Appears to be a reference counting issue.

nirosys commented 7 months ago

Narrowed this down to a very trivial repro.

The missinggc error is important, not because it's missing, but for some reason this pushes python into a state where the invalid address is poked. Running with gc imported, does not end up resulting in a segfault.

$ cat trivial.py 
import amazon.ion.simpleion as ion

print("C Extension Enabled? ", ion.c_ext)

ion_data = ion.loads("", text_buffer_size_limit=60000)
gc.collect()
$ python3 ./trivial.py
C Extension Enabled?  True
Traceback (most recent call last):
  File "/Users/glitch/Code/ion-python/./trivial.py", line 6, in <module>
    gc.collect()
    ^^
NameError: name 'gc' is not defined. Did you forget to import 'gc'?
fish: Job 1, 'python3 ./trivial.py' terminated by signal SIGSEGV (Address boundary error)
$

This led me to examining the ionc_read method closer, to see where a reference might be mishandled. I noticed the Py_XDECREF(text_buffer_size_limit) and re-ran trivial.py without specifying a text_buffer_size_limit. This ended up running without issue.

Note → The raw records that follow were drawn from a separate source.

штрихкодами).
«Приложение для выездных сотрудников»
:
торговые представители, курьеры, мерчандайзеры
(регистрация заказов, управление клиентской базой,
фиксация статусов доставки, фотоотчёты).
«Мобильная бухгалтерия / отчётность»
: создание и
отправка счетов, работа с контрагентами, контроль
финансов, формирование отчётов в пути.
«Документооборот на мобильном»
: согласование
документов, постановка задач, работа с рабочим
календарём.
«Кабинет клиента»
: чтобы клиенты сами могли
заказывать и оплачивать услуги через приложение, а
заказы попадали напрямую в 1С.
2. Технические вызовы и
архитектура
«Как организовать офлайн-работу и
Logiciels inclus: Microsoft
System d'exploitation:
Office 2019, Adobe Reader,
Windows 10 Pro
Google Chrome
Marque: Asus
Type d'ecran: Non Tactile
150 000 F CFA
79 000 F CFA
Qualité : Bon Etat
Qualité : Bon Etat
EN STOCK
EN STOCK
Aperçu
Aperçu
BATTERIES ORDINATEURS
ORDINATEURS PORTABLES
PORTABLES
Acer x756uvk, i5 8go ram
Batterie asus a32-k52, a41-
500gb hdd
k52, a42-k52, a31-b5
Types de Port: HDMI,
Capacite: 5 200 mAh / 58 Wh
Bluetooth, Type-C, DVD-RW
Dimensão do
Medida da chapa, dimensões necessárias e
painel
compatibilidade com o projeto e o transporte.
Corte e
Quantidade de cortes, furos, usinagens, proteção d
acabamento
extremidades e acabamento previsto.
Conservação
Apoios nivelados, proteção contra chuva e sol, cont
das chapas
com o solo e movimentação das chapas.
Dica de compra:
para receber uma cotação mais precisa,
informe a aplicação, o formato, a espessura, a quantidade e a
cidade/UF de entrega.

Looking at the documentation for PyArg_ParseTupleAndKeywords the O format does not create a strong reference for the object provided. This is the opposite behavior to O when using PyArgs_BuildValue. I must have read the build fmt section twice before realizing there was a separate section for parsing, and the fmts could have different behaviors.

Eliminating the XDECREF appears to have fixed the crash, and all of my tests show multiple loads are working fine in the tests that weren't previously.